January 2025
Africa boasts 800 trillion cubic feet (tcf) of natural gas reserves, attracting $245 billion in planned investments for LNG terminals, gas pipelines, and power stations. However, many of these projects face significant challenges, including inefficiencies, lack of capital, policy gaps, insecurity, and more, putting their realization at risk.

Fig. 1 – Gas Investments in Africa
Challenges the African gas industry face extend beyond supply to demand. Industries such as agriculture (fertilizers) and manufacturing, which typically drive gas demand, are underdeveloped due to Africa’s slow-paced industrialization. In 2022, Africa’s natural gas demand was 5.8 tcf, and rose by 6.9% in 2023. This growth pales in comparison to industrialized countries like the U.S., where demand is projected to grow by 54% by 2025. As a result, Africa derives most of its value from natural gas through exports, with 43% of the gas produced in 2023 exported, primarily to Europe due to its proximity.
Africa’s gas industry is majorly export-oriented.
This export focus is reflected in infrastructure planning, where 75% of Africa’s 12 major planned gas projects prioritize exports rather than meeting domestic needs. To buttress this further, Major project like Nigeria’s NLNG plant, Algeria’s Medgaz pipeline, and Mozambique’s Coral Sul FLNG facility with a total of about 1.4 trillion cubic feet (tcf) of gas annually are predominantly export infrastructure.

Fig. 2 – Proposed and Operational Pipelines in Africa
While exports are good for government revenue, in this case, it has exposed African countries to energy security issues. As investments continue to isolate the domestic market, the continent remains dependent on imports despite its immense gas production potential and relatively low demand/consumption.
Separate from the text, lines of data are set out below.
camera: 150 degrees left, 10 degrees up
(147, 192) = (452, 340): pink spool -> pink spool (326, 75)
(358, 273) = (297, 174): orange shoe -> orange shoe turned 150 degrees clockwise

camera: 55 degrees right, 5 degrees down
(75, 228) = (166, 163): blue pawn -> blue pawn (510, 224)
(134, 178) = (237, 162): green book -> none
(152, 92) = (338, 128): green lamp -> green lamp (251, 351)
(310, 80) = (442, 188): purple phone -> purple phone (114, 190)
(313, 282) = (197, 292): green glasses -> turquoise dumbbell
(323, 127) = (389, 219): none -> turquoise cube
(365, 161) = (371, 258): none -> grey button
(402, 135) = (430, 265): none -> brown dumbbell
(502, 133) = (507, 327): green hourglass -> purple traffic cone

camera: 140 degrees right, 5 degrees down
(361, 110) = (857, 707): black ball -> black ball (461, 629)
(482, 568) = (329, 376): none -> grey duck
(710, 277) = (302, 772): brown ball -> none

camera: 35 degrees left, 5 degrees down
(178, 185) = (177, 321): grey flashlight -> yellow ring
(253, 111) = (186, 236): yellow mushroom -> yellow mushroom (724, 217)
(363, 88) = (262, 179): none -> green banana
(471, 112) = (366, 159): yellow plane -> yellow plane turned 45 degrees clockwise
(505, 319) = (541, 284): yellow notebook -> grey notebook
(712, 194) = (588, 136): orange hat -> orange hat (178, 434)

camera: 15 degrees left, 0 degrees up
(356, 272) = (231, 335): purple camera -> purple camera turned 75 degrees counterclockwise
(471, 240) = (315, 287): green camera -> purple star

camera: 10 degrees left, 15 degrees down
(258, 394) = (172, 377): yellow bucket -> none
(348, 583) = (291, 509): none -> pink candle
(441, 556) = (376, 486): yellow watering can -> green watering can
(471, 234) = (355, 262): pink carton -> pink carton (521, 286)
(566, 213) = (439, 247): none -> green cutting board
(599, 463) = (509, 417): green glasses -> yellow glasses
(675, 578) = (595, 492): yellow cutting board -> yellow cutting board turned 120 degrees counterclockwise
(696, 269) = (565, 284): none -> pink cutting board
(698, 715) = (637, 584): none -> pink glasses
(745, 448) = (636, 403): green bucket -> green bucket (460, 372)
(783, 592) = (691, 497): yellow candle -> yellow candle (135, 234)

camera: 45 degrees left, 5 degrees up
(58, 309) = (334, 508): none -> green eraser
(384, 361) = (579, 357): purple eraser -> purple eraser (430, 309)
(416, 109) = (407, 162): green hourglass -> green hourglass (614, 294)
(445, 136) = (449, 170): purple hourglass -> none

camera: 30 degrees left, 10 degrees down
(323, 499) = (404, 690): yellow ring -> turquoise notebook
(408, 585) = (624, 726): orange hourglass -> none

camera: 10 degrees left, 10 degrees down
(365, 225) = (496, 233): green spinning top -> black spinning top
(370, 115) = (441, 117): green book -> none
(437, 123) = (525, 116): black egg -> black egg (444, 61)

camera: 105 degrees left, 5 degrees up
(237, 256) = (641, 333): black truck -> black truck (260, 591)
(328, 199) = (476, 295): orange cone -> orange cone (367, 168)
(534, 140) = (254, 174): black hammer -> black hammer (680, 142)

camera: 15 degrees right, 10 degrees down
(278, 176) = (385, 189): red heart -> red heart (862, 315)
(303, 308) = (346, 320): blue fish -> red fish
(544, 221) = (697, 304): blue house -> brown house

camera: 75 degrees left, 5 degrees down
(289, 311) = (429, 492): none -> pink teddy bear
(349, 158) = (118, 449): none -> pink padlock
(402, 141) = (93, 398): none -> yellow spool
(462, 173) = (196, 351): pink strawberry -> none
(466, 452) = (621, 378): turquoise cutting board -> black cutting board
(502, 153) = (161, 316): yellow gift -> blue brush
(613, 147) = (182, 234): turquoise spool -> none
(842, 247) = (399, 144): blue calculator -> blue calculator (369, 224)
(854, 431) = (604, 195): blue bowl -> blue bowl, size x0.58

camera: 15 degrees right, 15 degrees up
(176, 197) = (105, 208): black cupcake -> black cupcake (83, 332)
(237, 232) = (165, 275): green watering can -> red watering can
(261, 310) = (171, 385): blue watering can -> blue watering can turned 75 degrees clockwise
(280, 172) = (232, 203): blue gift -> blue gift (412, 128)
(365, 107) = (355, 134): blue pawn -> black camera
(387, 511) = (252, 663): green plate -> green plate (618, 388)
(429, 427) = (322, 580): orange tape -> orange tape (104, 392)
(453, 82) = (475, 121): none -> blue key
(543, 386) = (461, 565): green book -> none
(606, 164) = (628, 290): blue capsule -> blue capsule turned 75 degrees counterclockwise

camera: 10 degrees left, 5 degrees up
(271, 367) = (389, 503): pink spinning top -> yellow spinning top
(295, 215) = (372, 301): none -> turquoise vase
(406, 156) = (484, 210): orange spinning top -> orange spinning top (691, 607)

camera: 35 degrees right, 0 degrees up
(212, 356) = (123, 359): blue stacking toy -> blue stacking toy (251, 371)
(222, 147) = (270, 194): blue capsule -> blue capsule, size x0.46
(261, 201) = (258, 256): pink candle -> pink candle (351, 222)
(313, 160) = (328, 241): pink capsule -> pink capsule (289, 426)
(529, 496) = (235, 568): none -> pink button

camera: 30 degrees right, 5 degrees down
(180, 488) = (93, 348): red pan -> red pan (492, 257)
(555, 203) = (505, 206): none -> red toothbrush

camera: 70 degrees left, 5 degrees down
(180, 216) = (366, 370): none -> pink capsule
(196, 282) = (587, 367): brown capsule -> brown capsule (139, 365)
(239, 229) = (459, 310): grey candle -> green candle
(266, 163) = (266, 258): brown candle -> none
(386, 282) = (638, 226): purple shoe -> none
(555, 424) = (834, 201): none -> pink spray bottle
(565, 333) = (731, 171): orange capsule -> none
Fig. 3 – Natural Gas Reserves and Production by Country (OPEC members), 2022
In 2023, Nigeria produced 2.49 tcf of gas – enough to cater to the consumption of the whole of West Africa 2 times over yet 57.14% of its LPG consumption that year were imported. However, there is a growing shift toward more inclusive projects, such as the Trans-Saharan and Nigeria-Morocco pipelines, which aim to integrate domestic, regional, and export markets. Despite this progress, the industry faces a persistent lack of investment, with the combined cost of these pipelines exceeding $38 billion – nearly equivalent to the annual investment average for the entire sector over the past 15 years.
Government involvement is a blessing and a curse
Government-owned companies play a dominant role in natural gas developments across Africa, particularly in mature markets like Nigeria, Algeria, and Angola, where they control significant stakes in major projects.
While government involvement is seen as a means to safeguard national interests, it has often deterred investments due to delays, inefficiencies, and disputes. This contrast is evident in Nigeria, where state-led projects like the Ogidigben Gas Project (inaugurated in 2015) remain stalled due to federal disputes, while privately-led ventures like Seplat’s ANOH Gas Processing Plant secured financing in 2019 and completed in 2023. Similar patterns of delays and investor withdrawal plagued the Brass LNG and Olokola LNG projects, proposed in 2003 and 2005 respectively.
In countries like Mozambique and Tanzania where IOCs drive developments while government-owned entities take supporting roles, effective project development can be observed. For instance, the Coral Sul FLNG project in Mozambique driven by Eni was completed in 38 months which remains a record for the continent.
Financiers are becoming allergic to African gas projects.
Natural gas projects are facing challenges in securing funding due to the growing reluctance of global financiers to support fossil fuel projects. Major lenders like Barclays, HSBC, and BNP Paribas are tightening their lending policies for oil and gas companies, choosing instead to redirect funding towards renewable energy initiatives, with a collective target of $1 trillion in sustainable financing by 2030 to combat climate change.
Africa is particularly affected by this shift due to its reliance on external investments. While oil projects are the primary focus of these funding restrictions, natural gas projects are also experiencing residual impacts. For instance, over 40 global banks have announced boycotts of investments in the East African Crude Oil Pipeline (EACOP) linking Uganda and Tanzania. Similarly, the Kudu gas project in Namibia has faced a 13-year delay due to financing challenges, and the U.S. EXIM Bank is reassessing its $4.7 billion commitment to TotalEnergies’ Mozambique LNG project.
Other funding options…
Moneda estimates that $88 billion annual investment is needed over the next five years to cater to domestic needs as well as export opportunities. The African Energy Bank (AEB), promoted by the African Petroleum Producers Organization (APPO) and Afreximbank, aims to provide $5 billion in funding starting January 28, 2025 to this effect. While promising, this represents only a fraction of the required investment. Another untapped resource is Africa’s $700 billion in public pension funds (PPFs), much of which is currently invested abroad. Redirecting these funds toward domestic energy projects could make a significant impact, as demonstrated by countries like Norway and the Netherlands.
However, funding alone is not enough. Investments must be inclusive, reaching all players across the industry hierarchy, from multinational contractors to SMEs.